What it won’t buy you is the recipe of the day (cardamom butter crescents) or seven recipes in the Spring Feast with Yotam Ottolenghi.  Yotam, by the way, is a chef in case you thought he was a type of mushroom or pasta as I did. For that, you would need to go to the NYT Cooking website.

There are over 17,000 recipes at NYT Cooking.  They range from Avocado Fattoush with Mint Vinaigrette to Ribollita to Beef Stew.  For your Memorial Day cookout, you can get a recipe for barbecued chicken or spicy kimchi potato salad.

If cooking isn’t your thing, The Times can help facilitate a getaway to a foreign country, a conference, or a wine club.  At their store, you can buy a 40” model of the Titanic ($450), a Mickey Mantle autographed baseball ($1150), or a pair of vintage railroad nail cufflinks ($109.95).  You can even get a birthday book with every New York Times front page from the day you were born.  It’s a big seller at $179.95.

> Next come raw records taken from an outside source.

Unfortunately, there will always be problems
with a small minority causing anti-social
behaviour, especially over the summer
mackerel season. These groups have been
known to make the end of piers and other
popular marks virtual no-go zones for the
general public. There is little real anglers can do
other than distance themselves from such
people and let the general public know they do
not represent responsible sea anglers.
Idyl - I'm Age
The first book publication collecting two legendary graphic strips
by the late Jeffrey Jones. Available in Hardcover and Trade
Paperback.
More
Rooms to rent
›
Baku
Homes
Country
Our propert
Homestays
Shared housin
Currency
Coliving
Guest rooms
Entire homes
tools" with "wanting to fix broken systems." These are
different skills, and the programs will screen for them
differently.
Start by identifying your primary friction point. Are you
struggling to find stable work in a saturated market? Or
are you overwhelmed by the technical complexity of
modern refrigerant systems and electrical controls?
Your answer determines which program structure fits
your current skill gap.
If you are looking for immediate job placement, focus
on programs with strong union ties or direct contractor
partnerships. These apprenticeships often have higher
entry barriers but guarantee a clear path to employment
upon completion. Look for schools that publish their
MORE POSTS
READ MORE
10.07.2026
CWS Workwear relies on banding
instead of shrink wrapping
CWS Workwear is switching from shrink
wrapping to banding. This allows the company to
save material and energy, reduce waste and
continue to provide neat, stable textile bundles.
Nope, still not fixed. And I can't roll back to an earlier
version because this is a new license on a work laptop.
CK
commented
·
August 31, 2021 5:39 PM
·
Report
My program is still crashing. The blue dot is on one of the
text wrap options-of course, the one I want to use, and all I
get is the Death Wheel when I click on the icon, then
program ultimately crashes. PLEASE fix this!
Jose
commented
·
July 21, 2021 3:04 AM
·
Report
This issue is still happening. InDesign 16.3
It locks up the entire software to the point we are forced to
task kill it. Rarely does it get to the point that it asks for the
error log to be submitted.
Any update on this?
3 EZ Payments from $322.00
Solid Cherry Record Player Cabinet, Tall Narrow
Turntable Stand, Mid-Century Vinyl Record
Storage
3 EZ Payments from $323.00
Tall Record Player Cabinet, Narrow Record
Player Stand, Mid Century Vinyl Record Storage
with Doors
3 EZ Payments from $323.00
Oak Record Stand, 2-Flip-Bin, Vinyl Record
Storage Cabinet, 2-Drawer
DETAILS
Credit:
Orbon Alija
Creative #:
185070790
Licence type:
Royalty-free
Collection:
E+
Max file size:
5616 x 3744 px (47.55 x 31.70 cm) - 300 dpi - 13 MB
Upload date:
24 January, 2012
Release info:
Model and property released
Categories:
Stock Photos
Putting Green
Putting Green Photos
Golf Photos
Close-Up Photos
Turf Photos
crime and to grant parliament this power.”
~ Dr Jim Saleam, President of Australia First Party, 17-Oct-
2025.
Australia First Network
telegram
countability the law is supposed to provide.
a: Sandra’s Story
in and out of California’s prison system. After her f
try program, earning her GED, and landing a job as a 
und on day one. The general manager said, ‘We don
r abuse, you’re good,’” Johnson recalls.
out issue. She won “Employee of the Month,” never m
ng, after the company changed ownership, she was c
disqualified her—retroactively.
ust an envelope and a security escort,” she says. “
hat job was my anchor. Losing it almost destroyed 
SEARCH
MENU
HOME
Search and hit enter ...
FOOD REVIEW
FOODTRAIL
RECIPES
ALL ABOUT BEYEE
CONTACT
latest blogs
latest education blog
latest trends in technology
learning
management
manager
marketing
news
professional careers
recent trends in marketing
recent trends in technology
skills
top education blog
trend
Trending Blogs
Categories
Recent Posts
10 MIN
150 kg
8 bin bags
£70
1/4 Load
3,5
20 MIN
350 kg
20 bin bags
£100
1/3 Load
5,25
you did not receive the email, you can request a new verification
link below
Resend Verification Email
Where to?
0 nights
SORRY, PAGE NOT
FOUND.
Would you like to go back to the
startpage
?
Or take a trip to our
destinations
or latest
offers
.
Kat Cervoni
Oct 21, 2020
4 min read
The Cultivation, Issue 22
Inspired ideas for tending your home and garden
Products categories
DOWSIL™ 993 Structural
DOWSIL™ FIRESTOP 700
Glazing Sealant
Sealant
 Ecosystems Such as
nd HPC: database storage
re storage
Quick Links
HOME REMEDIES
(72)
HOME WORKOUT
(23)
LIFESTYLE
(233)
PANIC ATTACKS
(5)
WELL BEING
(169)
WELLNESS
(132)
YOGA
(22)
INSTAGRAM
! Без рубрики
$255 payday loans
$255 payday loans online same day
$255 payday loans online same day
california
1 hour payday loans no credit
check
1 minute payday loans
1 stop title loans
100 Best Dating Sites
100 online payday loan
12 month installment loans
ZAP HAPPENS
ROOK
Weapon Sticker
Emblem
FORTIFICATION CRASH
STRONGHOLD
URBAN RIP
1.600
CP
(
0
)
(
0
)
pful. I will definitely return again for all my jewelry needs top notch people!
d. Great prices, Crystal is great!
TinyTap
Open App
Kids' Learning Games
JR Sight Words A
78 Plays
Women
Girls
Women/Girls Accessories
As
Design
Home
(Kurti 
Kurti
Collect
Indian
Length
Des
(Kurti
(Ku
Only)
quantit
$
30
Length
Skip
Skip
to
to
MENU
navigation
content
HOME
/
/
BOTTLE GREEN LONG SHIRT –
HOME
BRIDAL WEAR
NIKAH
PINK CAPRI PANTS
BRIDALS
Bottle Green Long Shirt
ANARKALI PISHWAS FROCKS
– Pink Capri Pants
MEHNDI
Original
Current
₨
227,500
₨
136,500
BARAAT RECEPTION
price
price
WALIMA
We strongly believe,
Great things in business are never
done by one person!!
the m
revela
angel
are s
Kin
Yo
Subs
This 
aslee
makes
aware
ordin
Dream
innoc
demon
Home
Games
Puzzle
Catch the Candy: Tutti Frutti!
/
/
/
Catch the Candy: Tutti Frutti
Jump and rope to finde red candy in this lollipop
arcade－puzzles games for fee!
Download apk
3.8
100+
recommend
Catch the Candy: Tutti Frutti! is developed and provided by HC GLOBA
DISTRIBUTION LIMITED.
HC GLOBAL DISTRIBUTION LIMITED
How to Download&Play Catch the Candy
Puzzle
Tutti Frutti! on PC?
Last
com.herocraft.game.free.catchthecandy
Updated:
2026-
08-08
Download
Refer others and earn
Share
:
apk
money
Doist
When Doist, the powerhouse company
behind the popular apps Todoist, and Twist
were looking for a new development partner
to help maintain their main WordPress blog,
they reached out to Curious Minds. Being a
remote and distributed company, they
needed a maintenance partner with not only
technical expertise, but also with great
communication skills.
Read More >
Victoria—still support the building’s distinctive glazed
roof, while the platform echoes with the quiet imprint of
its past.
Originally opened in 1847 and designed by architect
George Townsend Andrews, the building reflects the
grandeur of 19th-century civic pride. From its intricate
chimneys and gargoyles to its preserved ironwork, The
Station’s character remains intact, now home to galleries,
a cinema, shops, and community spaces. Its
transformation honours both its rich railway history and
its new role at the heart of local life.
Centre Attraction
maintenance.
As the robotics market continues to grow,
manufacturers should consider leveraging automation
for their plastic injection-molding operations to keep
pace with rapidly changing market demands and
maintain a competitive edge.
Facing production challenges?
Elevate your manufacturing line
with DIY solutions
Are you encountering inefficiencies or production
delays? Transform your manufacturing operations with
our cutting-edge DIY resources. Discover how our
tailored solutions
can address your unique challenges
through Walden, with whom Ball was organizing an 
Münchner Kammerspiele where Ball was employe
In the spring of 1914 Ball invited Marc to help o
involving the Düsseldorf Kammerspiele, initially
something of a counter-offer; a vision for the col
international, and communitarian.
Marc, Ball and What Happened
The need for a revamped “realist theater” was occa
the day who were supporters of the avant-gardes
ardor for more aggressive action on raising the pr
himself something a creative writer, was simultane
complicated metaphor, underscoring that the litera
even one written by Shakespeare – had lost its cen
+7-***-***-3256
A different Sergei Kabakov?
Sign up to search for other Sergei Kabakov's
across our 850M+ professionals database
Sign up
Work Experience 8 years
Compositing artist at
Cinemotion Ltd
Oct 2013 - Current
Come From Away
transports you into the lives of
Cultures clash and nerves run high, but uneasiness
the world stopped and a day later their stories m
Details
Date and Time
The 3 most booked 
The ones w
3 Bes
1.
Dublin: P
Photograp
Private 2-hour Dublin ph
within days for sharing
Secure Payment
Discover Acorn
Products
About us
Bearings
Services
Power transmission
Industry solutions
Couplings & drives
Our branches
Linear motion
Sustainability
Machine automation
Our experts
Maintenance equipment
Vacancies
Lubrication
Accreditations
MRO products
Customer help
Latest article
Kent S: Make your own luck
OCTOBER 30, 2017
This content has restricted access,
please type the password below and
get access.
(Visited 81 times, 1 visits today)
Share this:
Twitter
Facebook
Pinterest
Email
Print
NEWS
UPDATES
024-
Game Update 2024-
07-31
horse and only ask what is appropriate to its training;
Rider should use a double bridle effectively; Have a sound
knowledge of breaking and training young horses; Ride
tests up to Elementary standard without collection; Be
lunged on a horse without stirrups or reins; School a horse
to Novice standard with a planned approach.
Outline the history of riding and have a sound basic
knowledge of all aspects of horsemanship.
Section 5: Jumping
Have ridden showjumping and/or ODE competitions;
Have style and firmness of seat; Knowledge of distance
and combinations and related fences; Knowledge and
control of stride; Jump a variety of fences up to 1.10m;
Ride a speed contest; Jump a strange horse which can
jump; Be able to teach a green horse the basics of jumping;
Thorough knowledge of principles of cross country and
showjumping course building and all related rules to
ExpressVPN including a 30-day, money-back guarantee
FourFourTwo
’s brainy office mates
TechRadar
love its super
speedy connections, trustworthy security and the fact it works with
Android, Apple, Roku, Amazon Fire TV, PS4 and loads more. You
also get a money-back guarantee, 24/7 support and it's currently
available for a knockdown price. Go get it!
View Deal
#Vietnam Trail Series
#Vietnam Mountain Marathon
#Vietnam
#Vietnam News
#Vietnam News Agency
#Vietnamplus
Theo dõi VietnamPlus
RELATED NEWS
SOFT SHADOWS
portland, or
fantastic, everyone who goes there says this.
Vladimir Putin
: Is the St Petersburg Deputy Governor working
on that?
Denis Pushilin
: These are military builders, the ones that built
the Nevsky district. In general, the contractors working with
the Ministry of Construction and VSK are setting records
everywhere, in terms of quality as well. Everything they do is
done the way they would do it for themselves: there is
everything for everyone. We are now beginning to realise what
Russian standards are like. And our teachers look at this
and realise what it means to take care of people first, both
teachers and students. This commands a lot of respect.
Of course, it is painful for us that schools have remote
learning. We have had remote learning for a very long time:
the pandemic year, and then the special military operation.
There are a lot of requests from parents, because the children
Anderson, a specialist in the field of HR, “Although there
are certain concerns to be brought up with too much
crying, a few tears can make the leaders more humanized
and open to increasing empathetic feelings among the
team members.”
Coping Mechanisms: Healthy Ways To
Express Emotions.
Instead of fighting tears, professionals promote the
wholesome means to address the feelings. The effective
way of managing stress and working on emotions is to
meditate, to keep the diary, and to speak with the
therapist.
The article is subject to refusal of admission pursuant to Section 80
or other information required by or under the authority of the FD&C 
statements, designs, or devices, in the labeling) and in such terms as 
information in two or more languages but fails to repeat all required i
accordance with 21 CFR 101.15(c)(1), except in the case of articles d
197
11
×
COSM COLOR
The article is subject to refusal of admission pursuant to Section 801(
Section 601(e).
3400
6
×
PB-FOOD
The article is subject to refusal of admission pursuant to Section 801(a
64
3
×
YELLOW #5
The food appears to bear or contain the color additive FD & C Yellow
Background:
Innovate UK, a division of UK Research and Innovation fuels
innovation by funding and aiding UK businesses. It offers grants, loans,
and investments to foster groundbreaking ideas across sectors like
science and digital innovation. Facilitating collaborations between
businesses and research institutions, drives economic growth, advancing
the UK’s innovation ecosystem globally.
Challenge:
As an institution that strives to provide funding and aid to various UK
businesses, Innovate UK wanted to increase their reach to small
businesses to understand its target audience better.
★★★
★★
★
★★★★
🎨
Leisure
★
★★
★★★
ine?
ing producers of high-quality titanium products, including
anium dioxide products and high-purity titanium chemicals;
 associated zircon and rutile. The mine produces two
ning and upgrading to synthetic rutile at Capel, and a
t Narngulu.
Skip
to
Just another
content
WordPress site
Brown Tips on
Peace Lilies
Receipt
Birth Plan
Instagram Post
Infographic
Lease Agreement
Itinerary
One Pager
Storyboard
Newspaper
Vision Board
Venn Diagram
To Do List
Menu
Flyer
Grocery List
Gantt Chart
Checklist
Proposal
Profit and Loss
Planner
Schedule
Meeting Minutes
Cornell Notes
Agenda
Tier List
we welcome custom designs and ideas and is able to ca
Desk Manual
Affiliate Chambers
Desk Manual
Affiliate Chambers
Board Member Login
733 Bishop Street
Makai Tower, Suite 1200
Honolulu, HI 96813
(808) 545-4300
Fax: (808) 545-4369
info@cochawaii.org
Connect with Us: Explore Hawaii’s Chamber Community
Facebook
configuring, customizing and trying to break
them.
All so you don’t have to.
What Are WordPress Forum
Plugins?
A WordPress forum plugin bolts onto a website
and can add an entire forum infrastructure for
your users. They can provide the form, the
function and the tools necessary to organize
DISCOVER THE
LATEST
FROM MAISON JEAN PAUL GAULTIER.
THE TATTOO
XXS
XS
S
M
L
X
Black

I would probably be happy with a New York Times keychain, but that’s not really the point.  Why does one of the most recognizable newspapers in the world have to stoop to selling trips to Sri Lanka or potato salad to stay in business?  I know that times change and you do what you need to do to survive, but c’mon!

Maybe someday we can go back to an era when we turned to the New York Times for Pulitzer Prize caliber journalism and hard hitting news stories.  Until then, get me some kale and red cabbage slaw with walnuts and have it here by 6:00.